### Material for this task:

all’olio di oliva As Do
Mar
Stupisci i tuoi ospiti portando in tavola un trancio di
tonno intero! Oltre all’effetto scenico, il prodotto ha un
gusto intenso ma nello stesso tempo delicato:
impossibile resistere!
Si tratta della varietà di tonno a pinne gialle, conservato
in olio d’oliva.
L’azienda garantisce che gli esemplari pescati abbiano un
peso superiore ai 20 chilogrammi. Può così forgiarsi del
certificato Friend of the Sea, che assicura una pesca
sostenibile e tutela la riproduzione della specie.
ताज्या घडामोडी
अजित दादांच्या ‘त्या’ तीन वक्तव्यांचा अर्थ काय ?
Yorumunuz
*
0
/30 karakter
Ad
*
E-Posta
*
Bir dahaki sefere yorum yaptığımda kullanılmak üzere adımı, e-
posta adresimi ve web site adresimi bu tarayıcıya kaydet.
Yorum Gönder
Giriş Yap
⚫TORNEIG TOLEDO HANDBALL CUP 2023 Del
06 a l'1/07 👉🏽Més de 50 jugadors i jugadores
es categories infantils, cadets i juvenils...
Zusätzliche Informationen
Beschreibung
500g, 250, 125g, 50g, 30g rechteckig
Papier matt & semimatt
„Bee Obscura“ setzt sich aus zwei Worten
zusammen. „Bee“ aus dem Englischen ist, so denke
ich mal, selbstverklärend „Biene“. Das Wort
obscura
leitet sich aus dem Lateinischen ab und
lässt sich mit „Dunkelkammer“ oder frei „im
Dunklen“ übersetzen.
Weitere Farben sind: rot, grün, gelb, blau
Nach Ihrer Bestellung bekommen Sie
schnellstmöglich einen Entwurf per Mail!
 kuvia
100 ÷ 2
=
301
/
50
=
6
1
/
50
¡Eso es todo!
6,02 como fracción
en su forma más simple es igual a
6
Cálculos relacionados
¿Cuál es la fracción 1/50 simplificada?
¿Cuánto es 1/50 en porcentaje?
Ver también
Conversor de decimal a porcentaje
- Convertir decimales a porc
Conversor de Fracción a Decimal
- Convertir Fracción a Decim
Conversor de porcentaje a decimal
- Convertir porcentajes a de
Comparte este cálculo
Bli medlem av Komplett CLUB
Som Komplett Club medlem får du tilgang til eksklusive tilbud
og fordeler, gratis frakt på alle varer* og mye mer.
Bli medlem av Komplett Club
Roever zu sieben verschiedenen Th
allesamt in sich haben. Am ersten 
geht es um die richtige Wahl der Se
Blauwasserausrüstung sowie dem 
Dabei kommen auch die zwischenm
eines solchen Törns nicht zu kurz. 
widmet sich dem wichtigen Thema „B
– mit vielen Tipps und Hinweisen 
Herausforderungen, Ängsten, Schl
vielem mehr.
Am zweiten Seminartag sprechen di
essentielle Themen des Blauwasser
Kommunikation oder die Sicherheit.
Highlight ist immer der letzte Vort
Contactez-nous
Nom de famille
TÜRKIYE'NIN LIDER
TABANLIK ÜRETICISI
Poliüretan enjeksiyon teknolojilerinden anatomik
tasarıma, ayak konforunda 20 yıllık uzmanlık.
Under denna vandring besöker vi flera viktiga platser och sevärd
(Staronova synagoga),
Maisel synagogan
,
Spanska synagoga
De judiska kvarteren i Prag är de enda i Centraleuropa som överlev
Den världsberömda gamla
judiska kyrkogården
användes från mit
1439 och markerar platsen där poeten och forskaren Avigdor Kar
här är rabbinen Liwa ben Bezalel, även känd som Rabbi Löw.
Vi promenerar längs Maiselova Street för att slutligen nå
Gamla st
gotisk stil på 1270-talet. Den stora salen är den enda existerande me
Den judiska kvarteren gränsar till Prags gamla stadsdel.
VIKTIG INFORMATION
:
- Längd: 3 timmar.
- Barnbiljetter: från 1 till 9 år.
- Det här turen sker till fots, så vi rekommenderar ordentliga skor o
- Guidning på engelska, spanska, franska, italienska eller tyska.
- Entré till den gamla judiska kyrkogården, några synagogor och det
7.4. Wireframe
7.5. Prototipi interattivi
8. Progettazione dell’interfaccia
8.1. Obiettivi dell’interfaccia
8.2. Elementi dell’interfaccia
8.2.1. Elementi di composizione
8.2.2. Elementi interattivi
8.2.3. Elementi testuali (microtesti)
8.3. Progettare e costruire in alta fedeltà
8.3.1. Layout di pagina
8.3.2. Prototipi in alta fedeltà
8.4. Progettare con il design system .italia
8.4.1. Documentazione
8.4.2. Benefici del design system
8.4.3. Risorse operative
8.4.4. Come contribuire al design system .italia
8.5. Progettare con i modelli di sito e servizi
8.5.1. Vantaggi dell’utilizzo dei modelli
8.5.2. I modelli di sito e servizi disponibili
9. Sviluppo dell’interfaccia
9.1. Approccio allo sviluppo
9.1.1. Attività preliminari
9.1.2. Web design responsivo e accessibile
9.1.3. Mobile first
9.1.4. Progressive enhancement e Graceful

### Instructions for the task:
Copy the data from its very first line through the line containing "Bir dahaki sefere", with every line unchanged.

### Answer to the exercise:
all’olio di oliva As Do
Mar
Stupisci i tuoi ospiti portando in tavola un trancio di
tonno intero! Oltre all’effetto scenico, il prodotto ha un
gusto intenso ma nello stesso tempo delicato:
impossibile resistere!
Si tratta della varietà di tonno a pinne gialle, conservato
in olio d’oliva.
L’azienda garantisce che gli esemplari pescati abbiano un
peso superiore ai 20 chilogrammi. Può così forgiarsi del
certificato Friend of the Sea, che assicura una pesca
sostenibile e tutela la riproduzione della specie.
ताज्या घडामोडी
अजित दादांच्या ‘त्या’ तीन वक्तव्यांचा अर्थ काय ?
Yorumunuz
*
0
/30 karakter
Ad
*
E-Posta
*
Bir dahaki sefere yorum yaptığımda kullanılmak üzere adımı, e-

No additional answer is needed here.